Vero cells grown on coverslips were transfected with varying amounts of pCAGGS-EB2 or -ΔcEB2. At 15 h p.t., infection with NiV was performed as described above. NiV-positive cells or syncytia were detected by indirect immunofluorescence as described recently [15]. Briefly, after fixation with 4% PFA for 48 h, cells were permeabilized with methanol-acetone and incubated with a NiV-specific guinea pig antiserum (dilution 1:1000) for 1 h at 4°C. Primary antibodies were detected with rhodamine-conjugated anti-guinea pig IgG antibodies (Jackson ImmunoResearch; dilution 1:200; 45 min at 4°C). Nuclei were counterstained by DAPI. Images were recorded using a Zeiss Axiovert 200 M microscope.

The size of NiV-induced syncytia was quantified as described above. The number of initially infected cells in each sample was determined by counting the number of NiV-positive syncytia. To quantify virus release, virus titers in the supernatant were calculated by the 50% tissue culture infective dose (TCID₅₀) method on Vero cells [80].

Stably EB2- and ΔcEB2-expressing PAEC were lysed in immunoprecipitation buffer (1% Triton X-100, 0.15 M NaCl, 1 mM EDTA, 10 mM Tris-HCl, pH 7,4).
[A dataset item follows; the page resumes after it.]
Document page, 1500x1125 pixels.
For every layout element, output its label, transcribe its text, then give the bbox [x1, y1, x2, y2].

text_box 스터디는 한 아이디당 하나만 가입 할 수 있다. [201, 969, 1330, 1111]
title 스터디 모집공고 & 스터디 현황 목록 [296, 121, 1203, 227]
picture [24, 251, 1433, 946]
EB2- and ΔcEB2 were immunoprecipitated with EphB4/Fc (dilution 1:100) and 100 μl of a suspension of protein A/G sepharose CL-4B (Pierce). After three washes, immunocomplexes were suspended in reducing sample buffer. Precipitates were subsequently separated on a 10% polyacrylamide gel and transferred to nitrocellulose. The blot was probed with 0,3 μg anti-EB2 (R&D Systems) followed by incubation with peroxidase-conjugated anti-goat IgG antibodies (dilution 1:4000; Jackson ImmunoResearch). EB2 and ΔcEB2 proteins were visualized with the enhanced chemoluminescence system (SuperSignal^® West Pico Chemoluminescent Substrate; Pierce) by exposure to an autoradiography film (GE Healthcare).
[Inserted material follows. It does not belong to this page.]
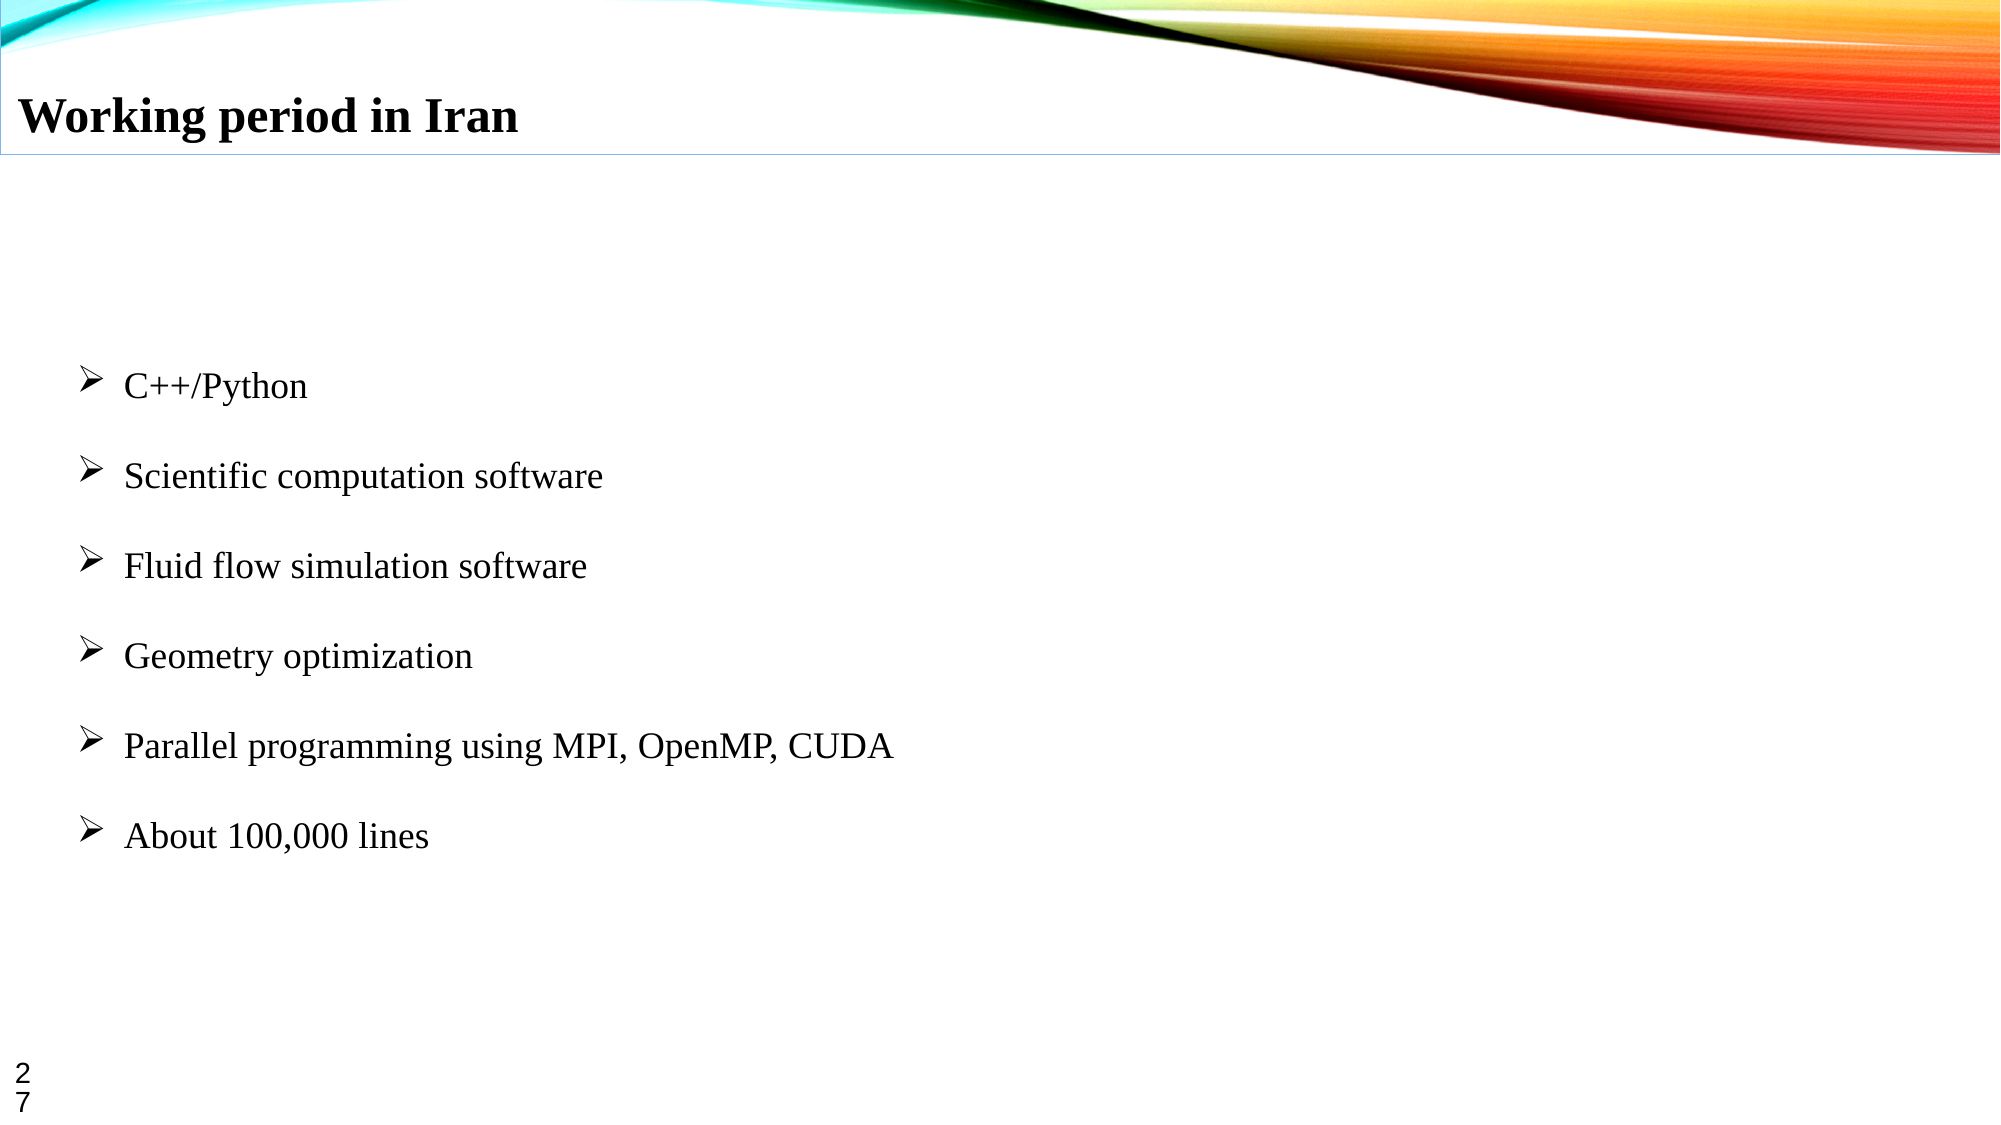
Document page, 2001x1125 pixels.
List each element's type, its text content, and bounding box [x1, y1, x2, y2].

text_box C++/Python Scientific computation software Fluid flow simulation software Geometry optimization Parallel programming using MPI, OpenMP, CUDA About 100,000 lines [61, 155, 1398, 1022]
slide_number 27 [0, 1046, 63, 1125]
picture [0, 0, 2000, 155]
Stably EB2- and ΔcEB2-expressing PAEC were seeded on coverslips and grown to subconfluency. Cells were then incubated with 2 μg/ml recombinant EphB4/Fc for 1 h at 37°C to allow binding and endocytosis to proceed. Surface-remained EphB4/Fc was stained with rhodamine-conjugated anti-human IgG antibodies (dilution 1:50) for 90 min at 4°C. After fixation and permeabilization with methanol-acetone, internalized EphB4/Fc was detected by FITC-conjugated anti-human IgG antibodies (dilution 1:500, Jackson ImmunoResearch) for 35 min at 4°C. Images of representative cells were recorded using a Zeiss Axiovert 200 M microscope.